## Task prompt
Write the data out again exactly, with every picture removed.

[Stored items]
[Start of Attachment]

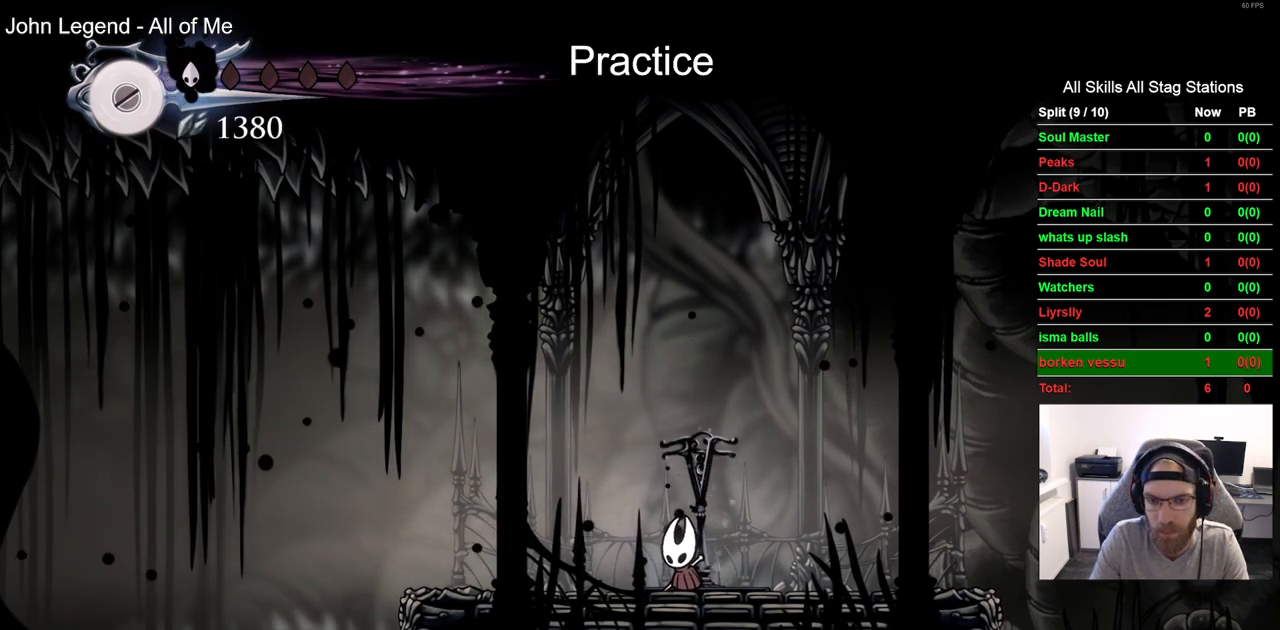
{"buttons": ["DPAD_UP"], "left_stick": "center", "right_stick": "center", "events": [[17, "DPAD_UP", "up"], [133, "DPAD_UP", "down"], [200, "DPAD_UP", "up"], [300, "DPAD_UP", "down"], [400, "DPAD_UP", "up"], [500, "DPAD_UP", "down"]]}
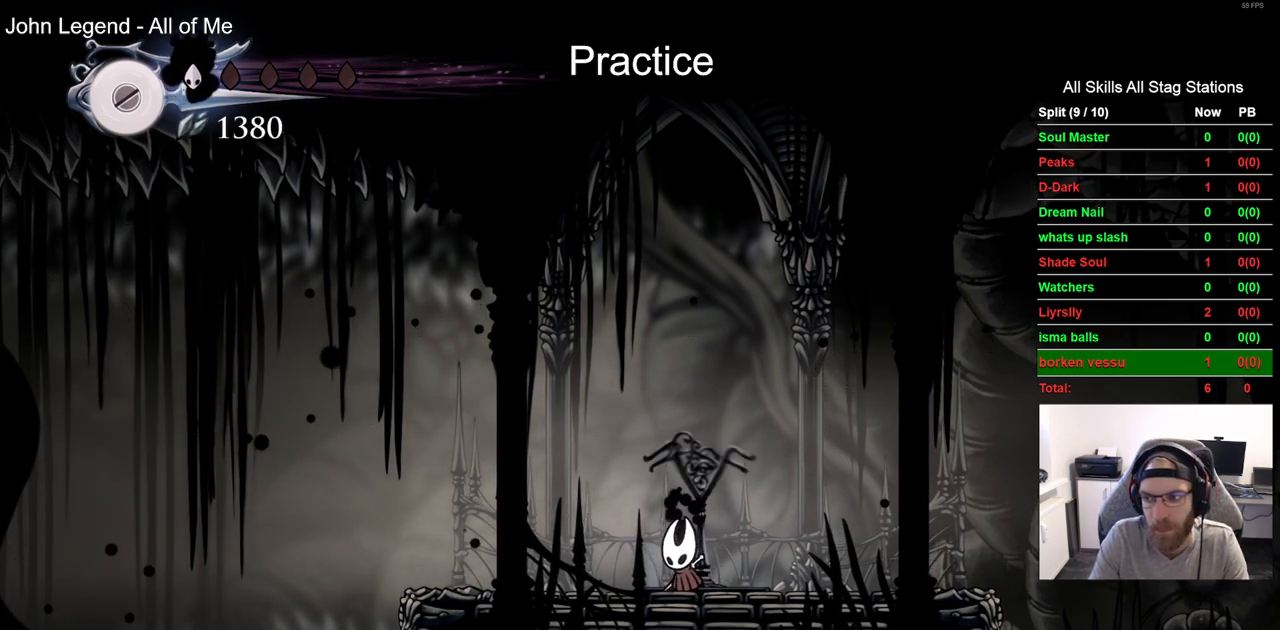
{"buttons": ["DPAD_UP"], "left_stick": "center", "right_stick": "center", "events": [[117, "DPAD_UP", "up"], [217, "DPAD_UP", "down"], [317, "DPAD_UP", "up"], [417, "DPAD_UP", "down"]]}
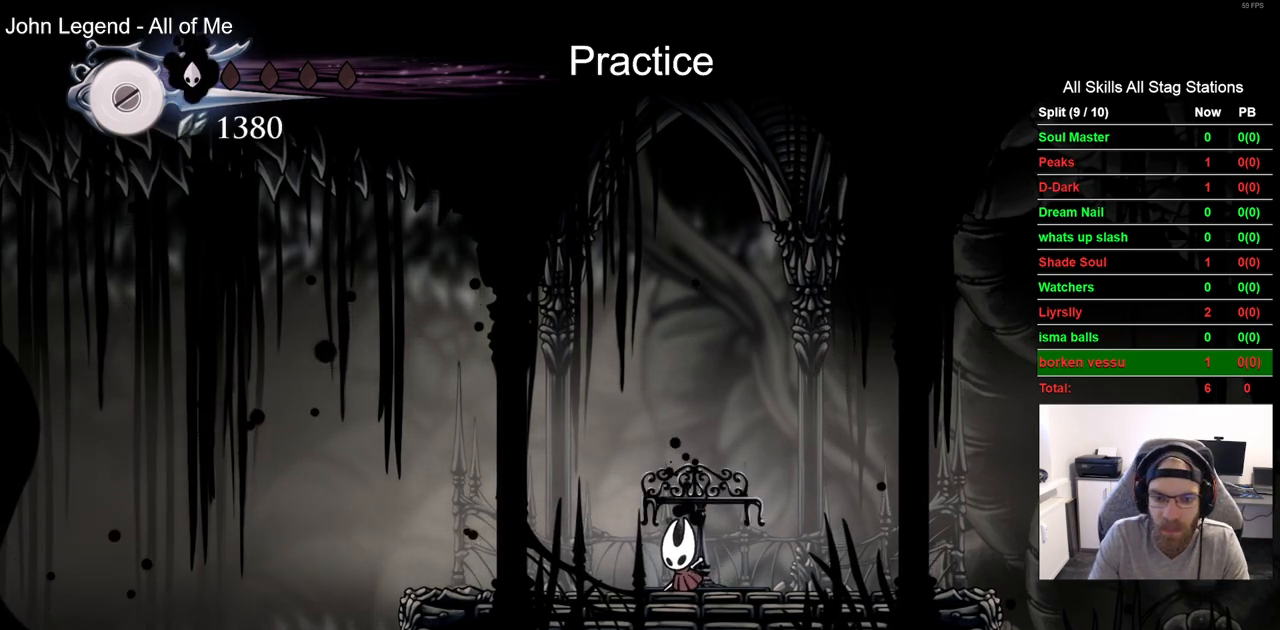
{"buttons": [], "left_stick": "center", "right_stick": "center", "events": [[33, "DPAD_UP", "up"], [133, "DPAD_UP", "down"], [217, "DPAD_UP", "up"], [333, "DPAD_UP", "down"], [417, "DPAD_UP", "up"]]}
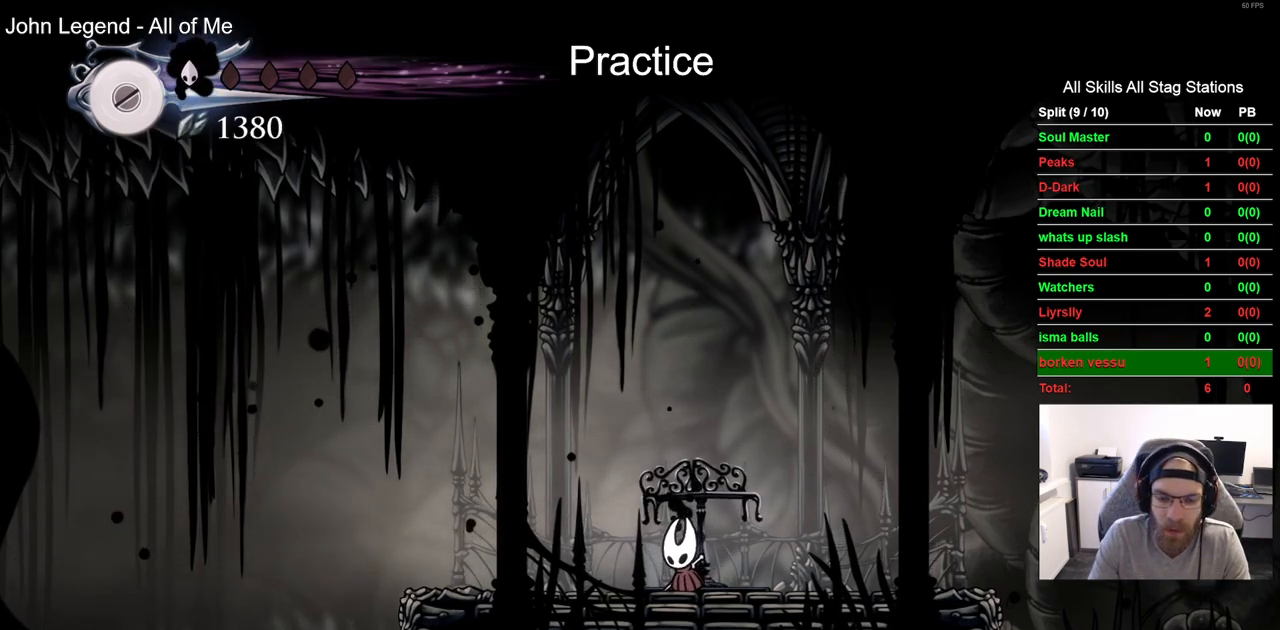
{"buttons": [], "left_stick": "center", "right_stick": "center", "events": [[33, "DPAD_UP", "down"], [117, "DPAD_UP", "up"], [233, "DPAD_UP", "down"], [300, "DPAD_UP", "up"], [433, "DPAD_UP", "down"], [500, "DPAD_UP", "up"]]}
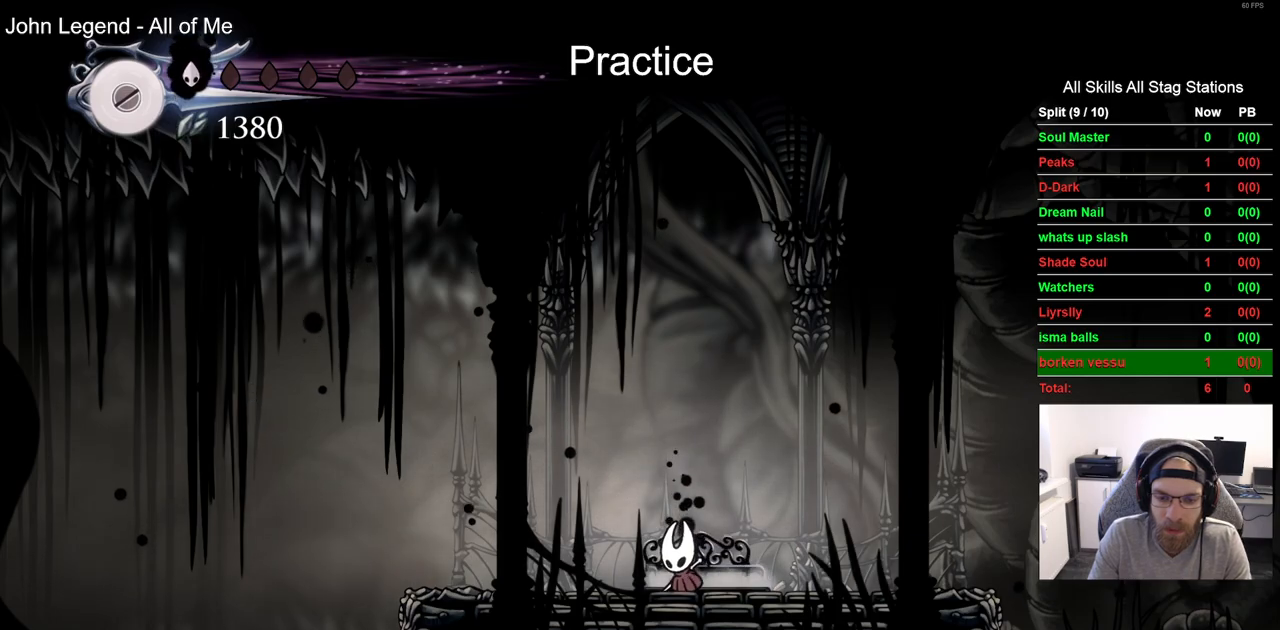
{"buttons": [], "left_stick": "center", "right_stick": "center", "events": [[117, "DPAD_UP", "down"], [183, "DPAD_UP", "up"], [300, "DPAD_UP", "down"], [383, "DPAD_UP", "up"]]}
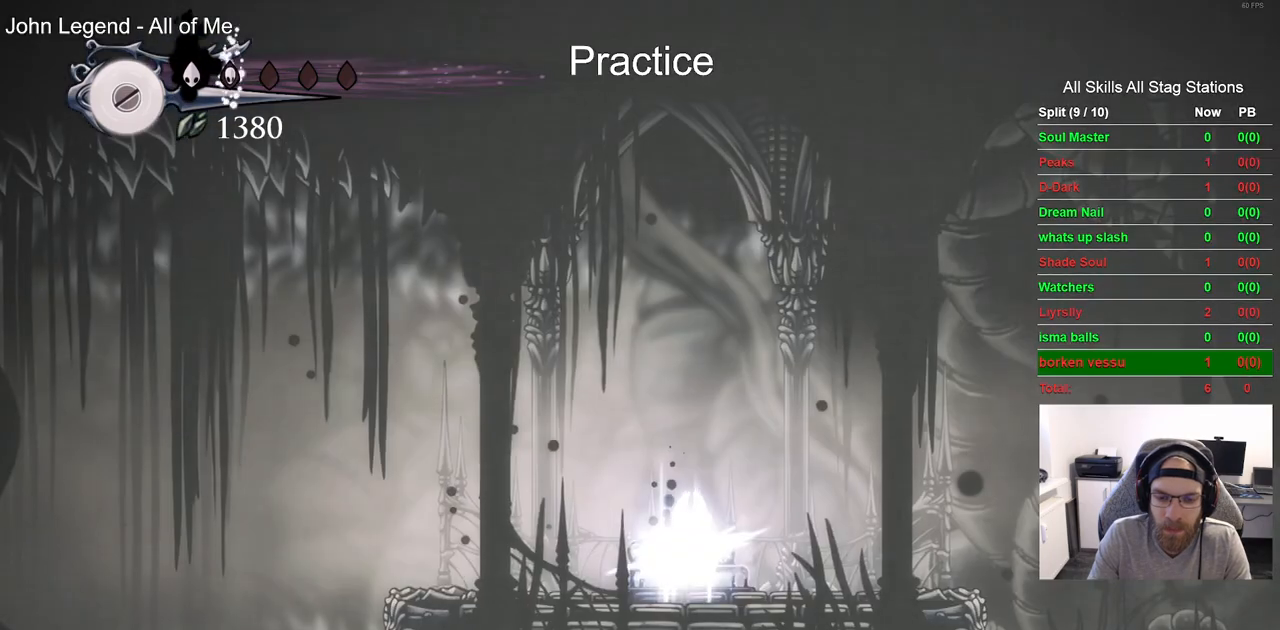
{"buttons": [], "left_stick": "center", "right_stick": "center", "events": []}
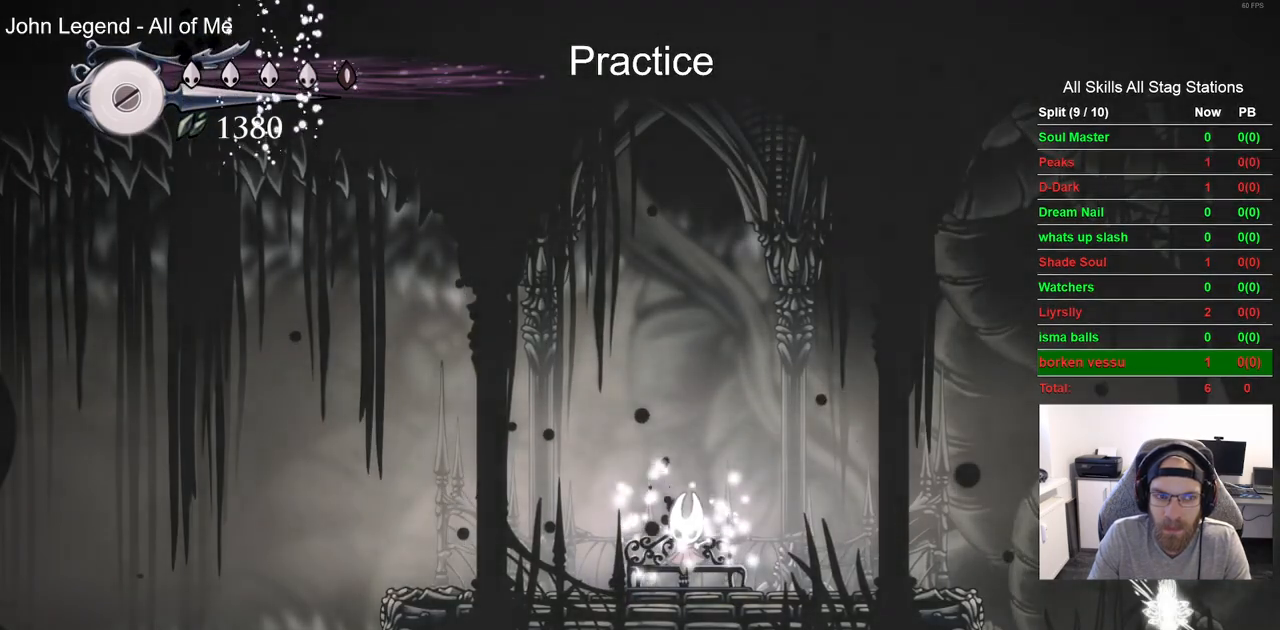
{"buttons": [], "left_stick": "center", "right_stick": "center", "events": [[250, "DPAD_DOWN", "down"], [333, "DPAD_DOWN", "up"]]}
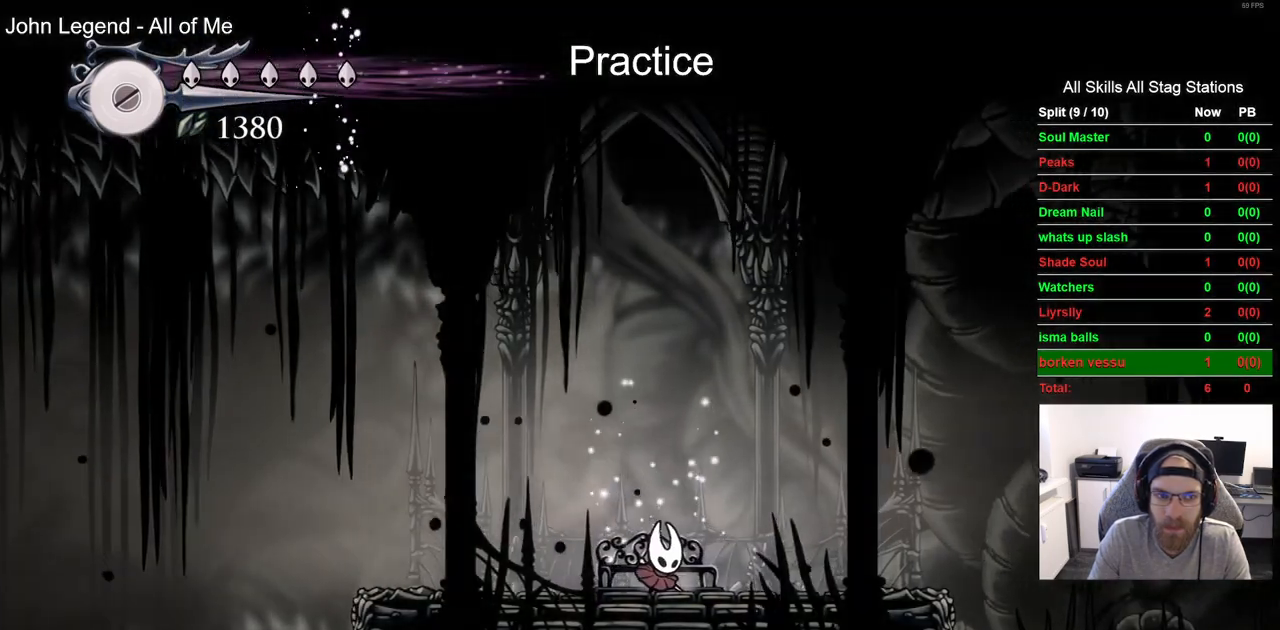
{"buttons": ["L2"], "left_stick": "center", "right_stick": "center", "events": [[33, "DPAD_LEFT", "down"], [167, "DPAD_LEFT", "up"], [233, "L2", "down"]]}
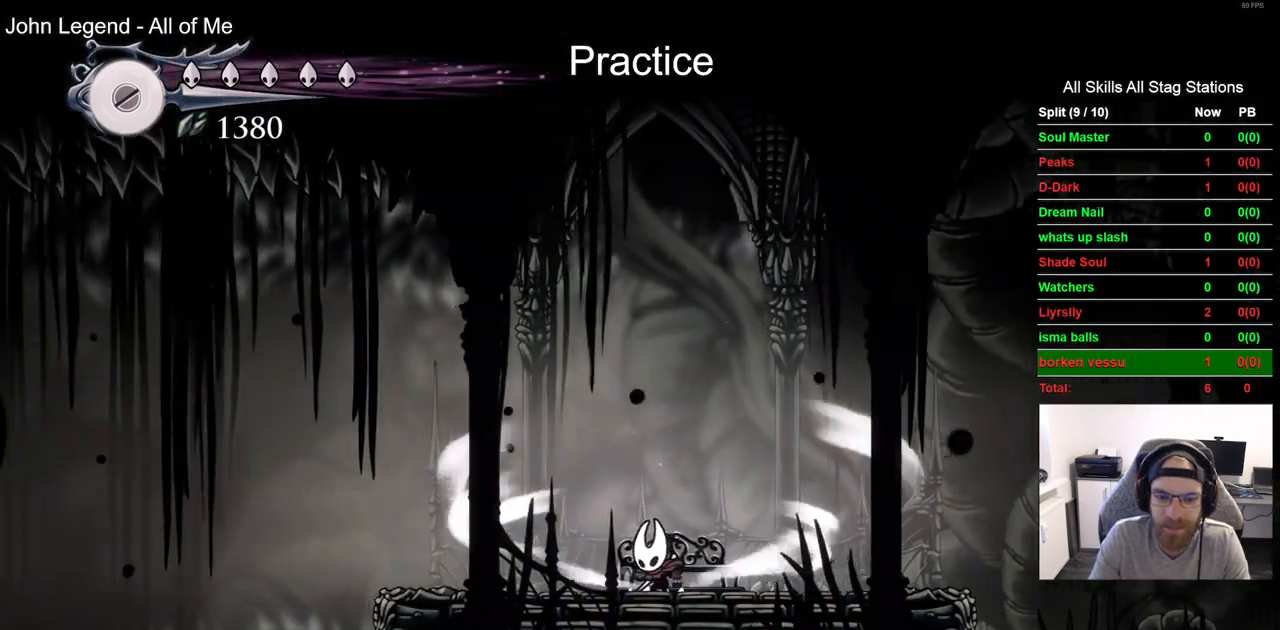
{"buttons": ["L2"], "left_stick": "center", "right_stick": "center", "events": []}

[End of Attachment]

## Answer to the exercise
{"buttons": ["DPAD_UP"], "left_stick": "center", "right_stick": "center", "events": [[17, "DPAD_UP", "up"], [133, "DPAD_UP", "down"], [200, "DPAD_UP", "up"], [300, "DPAD_UP", "down"], [400, "DPAD_UP", "up"], [500, "DPAD_UP", "down"]]}
{"buttons": ["DPAD_UP"], "left_stick": "center", "right_stick": "center", "events": [[117, "DPAD_UP", "up"], [217, "DPAD_UP", "down"], [317, "DPAD_UP", "up"], [417, "DPAD_UP", "down"]]}
{"buttons": [], "left_stick": "center", "right_stick": "center", "events": [[33, "DPAD_UP", "up"], [133, "DPAD_UP", "down"], [217, "DPAD_UP", "up"], [333, "DPAD_UP", "down"], [417, "DPAD_UP", "up"]]}
{"buttons": [], "left_stick": "center", "right_stick": "center", "events": [[33, "DPAD_UP", "down"], [117, "DPAD_UP", "up"], [233, "DPAD_UP", "down"], [300, "DPAD_UP", "up"], [433, "DPAD_UP", "down"], [500, "DPAD_UP", "up"]]}
{"buttons": [], "left_stick": "center", "right_stick": "center", "events": [[117, "DPAD_UP", "down"], [183, "DPAD_UP", "up"], [300, "DPAD_UP", "down"], [383, "DPAD_UP", "up"]]}
{"buttons": [], "left_stick": "center", "right_stick": "center", "events": []}
{"buttons": [], "left_stick": "center", "right_stick": "center", "events": [[250, "DPAD_DOWN", "down"], [333, "DPAD_DOWN", "up"]]}
{"buttons": ["L2"], "left_stick": "center", "right_stick": "center", "events": [[33, "DPAD_LEFT", "down"], [167, "DPAD_LEFT", "up"], [233, "L2", "down"]]}
{"buttons": ["L2"], "left_stick": "center", "right_stick": "center", "events": []}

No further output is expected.